** Start Source passage **

Provision for Credit Losses
The provision for credit losses of $10.0 million in the second quarter compares to $5.0 million in the same quarter of 1999. For a discussion of the provision and reserve for credit losses, refer to the Asset Quality section beginning on page 22.
Noninterest Expenses
Noninterest expenses totaled $338.2 million for the quarter, an increase of 24% or $66.5 million from the $271.7 million in the year-ago quarter. Approximately one-half of the increase in noninterest expenses related to compensation and employee benefits and was primarily attributable to staff growth, merit increases and performance-based incentives. The balance of the expense growth reflects costs associated with technology investments, including e-commerce initiatives, business promotion, co-administration services provided to Northern Trust’s two mutual fund families and expansion of the PFS office network, as well as higher operating costs relating to the significant growth in transaction volumes. Approximately $3.2 million of operating costs in the quarter resulted from the two acquisitions.
Compensation and employee benefits, which represent approximately 58% of total noninterest expenses, increased to $197.3 million from $164.5 million in the year-ago quarter. The increase was primarily attributable to staff growth, merit increases and performance-based incentives. Performance-based compensation accounted for approximately 47% of the increase in total compensation, principally due to increased costs for incentive plans resulting from strong new business, excellent investment management performance, record net income and the price increase in Northern Trust Corporation common stock compared to a year ago. Staff levels increased from one year ago to support growth initiatives and strong new business in both PFS and C&IS. Staff on a full-time equivalent basis at June 30, 2000 totaled 9,140, up 11% from 8,253 at June 30, 1999. The second quarter acquisitions contributed 100 staff to the increase.
Net occupancy expense totaled $22.2 million, up 23% from $18.1 million in the second quarter of 1999, due to the opening of additional PFS offices over the past twelve months and additional space leased to support business growth. In addition, the Bank completed the $23.5 million acquisition of a building and adjacent land located across the street from the Chicago operations center in January. Prior to the purchase date, the Bank leased approximately 130,000 square feet of this 340,000 square foot building. The principal components of the increase in occupancy expense were higher net rental and maintenance costs, real estate taxes and utilities, building depreciation and amortization expense of leasehold improvements.
Equipment expense, comprised of depreciation, rental and maintenance costs, totaled $18.5 million, up 19% from the $15.6 million reported in the second quarter of 1999. The increases were primarily in depreciation of computer hardware and office furniture, and higher maintenance costs for computers and equipment.

** End Source passage **
** Start Data records **

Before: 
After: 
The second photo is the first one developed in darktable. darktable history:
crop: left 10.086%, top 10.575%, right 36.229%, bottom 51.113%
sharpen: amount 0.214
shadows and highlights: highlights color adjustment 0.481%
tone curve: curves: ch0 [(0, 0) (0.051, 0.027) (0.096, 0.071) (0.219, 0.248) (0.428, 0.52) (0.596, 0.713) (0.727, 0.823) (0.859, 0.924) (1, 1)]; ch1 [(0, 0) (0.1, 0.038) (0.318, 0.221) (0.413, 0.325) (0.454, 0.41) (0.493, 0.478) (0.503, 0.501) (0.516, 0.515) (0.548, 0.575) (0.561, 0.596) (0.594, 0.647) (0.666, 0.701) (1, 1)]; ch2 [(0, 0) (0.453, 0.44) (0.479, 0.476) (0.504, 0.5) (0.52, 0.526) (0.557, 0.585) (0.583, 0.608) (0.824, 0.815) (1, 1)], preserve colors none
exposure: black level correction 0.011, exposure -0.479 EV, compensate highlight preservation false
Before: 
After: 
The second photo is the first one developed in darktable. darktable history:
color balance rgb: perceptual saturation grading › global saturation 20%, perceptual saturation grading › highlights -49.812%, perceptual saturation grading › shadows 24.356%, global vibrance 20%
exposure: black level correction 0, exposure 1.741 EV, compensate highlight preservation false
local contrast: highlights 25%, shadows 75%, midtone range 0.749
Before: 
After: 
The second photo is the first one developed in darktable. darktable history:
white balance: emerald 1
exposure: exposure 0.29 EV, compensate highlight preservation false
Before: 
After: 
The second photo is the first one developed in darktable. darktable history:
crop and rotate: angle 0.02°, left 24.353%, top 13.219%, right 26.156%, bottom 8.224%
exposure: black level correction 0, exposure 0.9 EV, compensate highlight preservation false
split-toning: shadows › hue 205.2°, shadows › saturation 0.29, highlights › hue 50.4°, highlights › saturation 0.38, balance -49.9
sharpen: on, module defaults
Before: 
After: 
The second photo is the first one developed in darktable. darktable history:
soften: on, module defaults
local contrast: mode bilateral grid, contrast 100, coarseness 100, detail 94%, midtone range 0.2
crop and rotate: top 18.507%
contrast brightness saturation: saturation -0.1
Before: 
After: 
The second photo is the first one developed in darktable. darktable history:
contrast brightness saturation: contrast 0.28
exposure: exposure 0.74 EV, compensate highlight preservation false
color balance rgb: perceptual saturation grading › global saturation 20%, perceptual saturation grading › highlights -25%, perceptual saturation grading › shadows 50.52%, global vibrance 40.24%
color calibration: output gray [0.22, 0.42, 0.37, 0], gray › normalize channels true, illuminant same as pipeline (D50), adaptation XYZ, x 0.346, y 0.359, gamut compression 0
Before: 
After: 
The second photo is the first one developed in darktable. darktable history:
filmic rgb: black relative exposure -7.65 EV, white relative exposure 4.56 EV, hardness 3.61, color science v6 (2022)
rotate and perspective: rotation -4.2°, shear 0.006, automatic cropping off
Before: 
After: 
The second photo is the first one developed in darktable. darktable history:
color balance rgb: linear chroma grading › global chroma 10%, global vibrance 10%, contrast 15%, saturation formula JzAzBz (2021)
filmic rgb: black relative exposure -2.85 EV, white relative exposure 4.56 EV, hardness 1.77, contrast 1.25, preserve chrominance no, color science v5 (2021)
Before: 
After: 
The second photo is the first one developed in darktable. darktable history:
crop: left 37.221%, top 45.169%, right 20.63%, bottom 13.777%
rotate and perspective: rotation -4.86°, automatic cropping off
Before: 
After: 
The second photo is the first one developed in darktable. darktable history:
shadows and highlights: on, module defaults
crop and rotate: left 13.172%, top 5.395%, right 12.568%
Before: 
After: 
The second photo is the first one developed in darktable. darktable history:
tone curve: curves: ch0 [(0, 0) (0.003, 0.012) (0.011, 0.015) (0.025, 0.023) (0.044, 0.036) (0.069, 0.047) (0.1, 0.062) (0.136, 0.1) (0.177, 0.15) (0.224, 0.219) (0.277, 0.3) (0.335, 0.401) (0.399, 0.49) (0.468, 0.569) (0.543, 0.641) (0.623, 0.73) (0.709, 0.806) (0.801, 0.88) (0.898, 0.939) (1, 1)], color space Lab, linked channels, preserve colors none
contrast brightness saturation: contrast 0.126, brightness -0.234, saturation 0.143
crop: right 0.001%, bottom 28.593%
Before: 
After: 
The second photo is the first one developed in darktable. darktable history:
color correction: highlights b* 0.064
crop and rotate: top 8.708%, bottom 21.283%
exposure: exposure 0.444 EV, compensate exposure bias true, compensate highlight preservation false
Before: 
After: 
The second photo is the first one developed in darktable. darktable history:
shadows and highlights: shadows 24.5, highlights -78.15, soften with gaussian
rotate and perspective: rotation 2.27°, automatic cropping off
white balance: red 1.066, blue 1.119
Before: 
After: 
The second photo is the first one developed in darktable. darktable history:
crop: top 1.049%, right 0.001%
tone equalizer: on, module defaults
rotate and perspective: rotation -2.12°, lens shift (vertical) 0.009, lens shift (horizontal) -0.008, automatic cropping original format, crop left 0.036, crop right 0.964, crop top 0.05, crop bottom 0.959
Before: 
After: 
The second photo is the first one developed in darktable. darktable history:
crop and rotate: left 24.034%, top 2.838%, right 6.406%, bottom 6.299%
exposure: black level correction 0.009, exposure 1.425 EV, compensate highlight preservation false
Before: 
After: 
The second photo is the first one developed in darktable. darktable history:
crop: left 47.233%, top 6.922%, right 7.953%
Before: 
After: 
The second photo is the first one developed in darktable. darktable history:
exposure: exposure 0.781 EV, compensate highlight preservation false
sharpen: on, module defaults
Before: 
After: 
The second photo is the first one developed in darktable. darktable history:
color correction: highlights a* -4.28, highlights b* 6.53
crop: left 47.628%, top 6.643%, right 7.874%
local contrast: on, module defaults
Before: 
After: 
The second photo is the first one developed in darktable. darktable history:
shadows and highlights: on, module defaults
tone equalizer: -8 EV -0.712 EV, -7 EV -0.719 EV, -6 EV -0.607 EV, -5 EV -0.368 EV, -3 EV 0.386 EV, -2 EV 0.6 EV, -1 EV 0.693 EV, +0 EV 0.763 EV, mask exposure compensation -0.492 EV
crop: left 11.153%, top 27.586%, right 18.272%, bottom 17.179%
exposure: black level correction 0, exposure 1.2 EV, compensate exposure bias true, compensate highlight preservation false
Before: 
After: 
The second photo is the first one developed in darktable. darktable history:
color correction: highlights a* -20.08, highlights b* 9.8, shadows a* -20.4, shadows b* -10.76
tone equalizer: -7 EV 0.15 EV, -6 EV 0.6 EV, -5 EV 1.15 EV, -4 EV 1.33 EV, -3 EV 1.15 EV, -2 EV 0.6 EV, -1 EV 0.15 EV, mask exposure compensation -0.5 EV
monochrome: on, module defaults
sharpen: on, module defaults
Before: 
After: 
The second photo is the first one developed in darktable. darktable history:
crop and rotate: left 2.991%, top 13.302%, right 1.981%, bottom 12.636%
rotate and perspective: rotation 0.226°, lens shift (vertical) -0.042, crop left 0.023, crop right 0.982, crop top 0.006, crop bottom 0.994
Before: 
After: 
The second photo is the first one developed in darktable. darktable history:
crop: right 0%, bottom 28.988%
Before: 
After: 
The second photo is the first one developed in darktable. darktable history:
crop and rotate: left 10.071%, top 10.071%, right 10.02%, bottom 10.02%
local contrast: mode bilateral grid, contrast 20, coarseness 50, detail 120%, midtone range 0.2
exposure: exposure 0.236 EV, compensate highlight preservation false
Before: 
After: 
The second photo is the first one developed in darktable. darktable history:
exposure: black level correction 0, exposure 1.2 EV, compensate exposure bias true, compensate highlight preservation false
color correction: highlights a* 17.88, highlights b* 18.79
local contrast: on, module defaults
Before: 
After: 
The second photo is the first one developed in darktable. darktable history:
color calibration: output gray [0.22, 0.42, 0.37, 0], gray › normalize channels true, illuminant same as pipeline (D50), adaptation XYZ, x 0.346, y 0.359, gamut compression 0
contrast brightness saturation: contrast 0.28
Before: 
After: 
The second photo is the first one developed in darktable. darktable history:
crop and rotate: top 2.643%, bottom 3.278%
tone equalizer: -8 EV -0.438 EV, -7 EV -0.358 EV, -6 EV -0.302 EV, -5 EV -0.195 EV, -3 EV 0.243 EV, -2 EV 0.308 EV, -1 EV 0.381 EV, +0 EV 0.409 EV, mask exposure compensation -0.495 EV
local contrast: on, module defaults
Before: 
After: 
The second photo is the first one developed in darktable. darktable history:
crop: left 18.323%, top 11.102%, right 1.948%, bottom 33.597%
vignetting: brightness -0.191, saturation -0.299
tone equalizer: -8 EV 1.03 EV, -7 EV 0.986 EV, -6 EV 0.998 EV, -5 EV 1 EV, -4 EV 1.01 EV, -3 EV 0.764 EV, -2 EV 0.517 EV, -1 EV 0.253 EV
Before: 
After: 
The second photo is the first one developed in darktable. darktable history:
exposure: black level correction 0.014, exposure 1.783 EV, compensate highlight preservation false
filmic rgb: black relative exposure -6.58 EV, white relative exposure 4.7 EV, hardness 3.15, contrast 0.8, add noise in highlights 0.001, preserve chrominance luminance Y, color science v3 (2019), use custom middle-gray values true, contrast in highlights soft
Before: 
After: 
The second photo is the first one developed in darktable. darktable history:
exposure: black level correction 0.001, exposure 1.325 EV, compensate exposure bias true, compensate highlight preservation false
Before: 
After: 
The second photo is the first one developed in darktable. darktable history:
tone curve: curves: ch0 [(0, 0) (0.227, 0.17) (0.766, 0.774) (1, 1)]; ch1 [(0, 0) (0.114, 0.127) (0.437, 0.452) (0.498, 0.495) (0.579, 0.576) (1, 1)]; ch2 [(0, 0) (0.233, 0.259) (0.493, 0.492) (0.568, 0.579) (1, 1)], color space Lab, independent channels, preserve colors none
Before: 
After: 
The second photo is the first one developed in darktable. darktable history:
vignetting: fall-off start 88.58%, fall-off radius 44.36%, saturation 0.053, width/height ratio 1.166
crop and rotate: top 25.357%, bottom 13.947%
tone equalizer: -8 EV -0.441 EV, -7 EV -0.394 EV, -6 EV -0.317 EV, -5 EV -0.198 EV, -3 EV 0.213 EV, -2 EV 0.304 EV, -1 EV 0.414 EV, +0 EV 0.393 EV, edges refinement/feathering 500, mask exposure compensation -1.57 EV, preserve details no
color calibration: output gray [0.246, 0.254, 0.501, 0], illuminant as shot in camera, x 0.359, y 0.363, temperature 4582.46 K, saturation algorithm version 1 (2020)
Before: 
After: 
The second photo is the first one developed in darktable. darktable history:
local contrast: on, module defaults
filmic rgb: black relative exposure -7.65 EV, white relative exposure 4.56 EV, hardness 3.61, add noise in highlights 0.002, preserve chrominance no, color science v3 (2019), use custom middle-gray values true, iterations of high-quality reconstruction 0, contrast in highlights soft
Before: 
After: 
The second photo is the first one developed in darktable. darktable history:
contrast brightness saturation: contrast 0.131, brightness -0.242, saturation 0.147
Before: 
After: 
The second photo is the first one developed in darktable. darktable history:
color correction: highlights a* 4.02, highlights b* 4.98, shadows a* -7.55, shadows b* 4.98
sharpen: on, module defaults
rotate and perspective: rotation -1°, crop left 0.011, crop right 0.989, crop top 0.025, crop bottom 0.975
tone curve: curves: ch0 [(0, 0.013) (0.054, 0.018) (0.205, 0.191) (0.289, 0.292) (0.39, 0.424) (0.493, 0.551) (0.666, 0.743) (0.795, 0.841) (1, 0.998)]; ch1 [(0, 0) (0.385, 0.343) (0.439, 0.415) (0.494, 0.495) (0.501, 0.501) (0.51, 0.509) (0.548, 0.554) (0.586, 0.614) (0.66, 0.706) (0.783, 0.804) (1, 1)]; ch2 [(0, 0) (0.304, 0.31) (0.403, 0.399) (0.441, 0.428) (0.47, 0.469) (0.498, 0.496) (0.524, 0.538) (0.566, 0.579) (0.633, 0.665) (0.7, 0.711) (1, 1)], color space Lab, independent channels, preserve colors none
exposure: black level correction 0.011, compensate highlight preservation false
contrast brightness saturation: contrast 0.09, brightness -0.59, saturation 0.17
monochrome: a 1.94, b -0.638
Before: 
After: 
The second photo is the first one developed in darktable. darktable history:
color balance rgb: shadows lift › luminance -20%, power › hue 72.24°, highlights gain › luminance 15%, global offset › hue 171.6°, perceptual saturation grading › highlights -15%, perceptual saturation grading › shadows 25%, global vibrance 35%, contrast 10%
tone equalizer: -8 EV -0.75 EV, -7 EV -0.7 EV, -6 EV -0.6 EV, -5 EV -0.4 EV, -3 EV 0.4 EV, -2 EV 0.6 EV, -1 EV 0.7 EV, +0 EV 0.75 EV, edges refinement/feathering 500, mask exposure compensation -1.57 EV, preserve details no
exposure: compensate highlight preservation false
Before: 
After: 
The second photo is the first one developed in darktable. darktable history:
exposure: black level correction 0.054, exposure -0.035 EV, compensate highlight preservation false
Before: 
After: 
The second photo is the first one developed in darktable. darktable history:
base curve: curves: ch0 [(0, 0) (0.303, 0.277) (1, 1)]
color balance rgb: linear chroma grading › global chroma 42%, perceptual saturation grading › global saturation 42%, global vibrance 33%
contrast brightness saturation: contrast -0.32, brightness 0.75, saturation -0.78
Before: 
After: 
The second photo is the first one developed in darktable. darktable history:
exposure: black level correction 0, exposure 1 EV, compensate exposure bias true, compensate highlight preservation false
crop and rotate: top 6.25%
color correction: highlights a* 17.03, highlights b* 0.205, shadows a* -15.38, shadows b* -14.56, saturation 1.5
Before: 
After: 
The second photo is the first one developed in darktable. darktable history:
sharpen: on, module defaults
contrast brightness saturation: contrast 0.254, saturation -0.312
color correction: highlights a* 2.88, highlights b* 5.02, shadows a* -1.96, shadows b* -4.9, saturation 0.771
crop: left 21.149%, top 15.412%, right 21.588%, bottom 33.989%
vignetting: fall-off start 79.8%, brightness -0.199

** End Data records **

• Aim
Swap "office furniture" for "office fixtures" and write out the financial report between "Equipment expense, comprised" and "computers and equipment.", inclusive. The listing has no connection to the financial report.

• Answer to the problem
Equipment expense, comprised of depreciation, rental and maintenance costs, totaled $18.5 million, up 19% from the $15.6 million reported in the second quarter of 1999. The increases were primarily in depreciation of computer hardware and office fixtures, and higher maintenance costs for computers and equipment.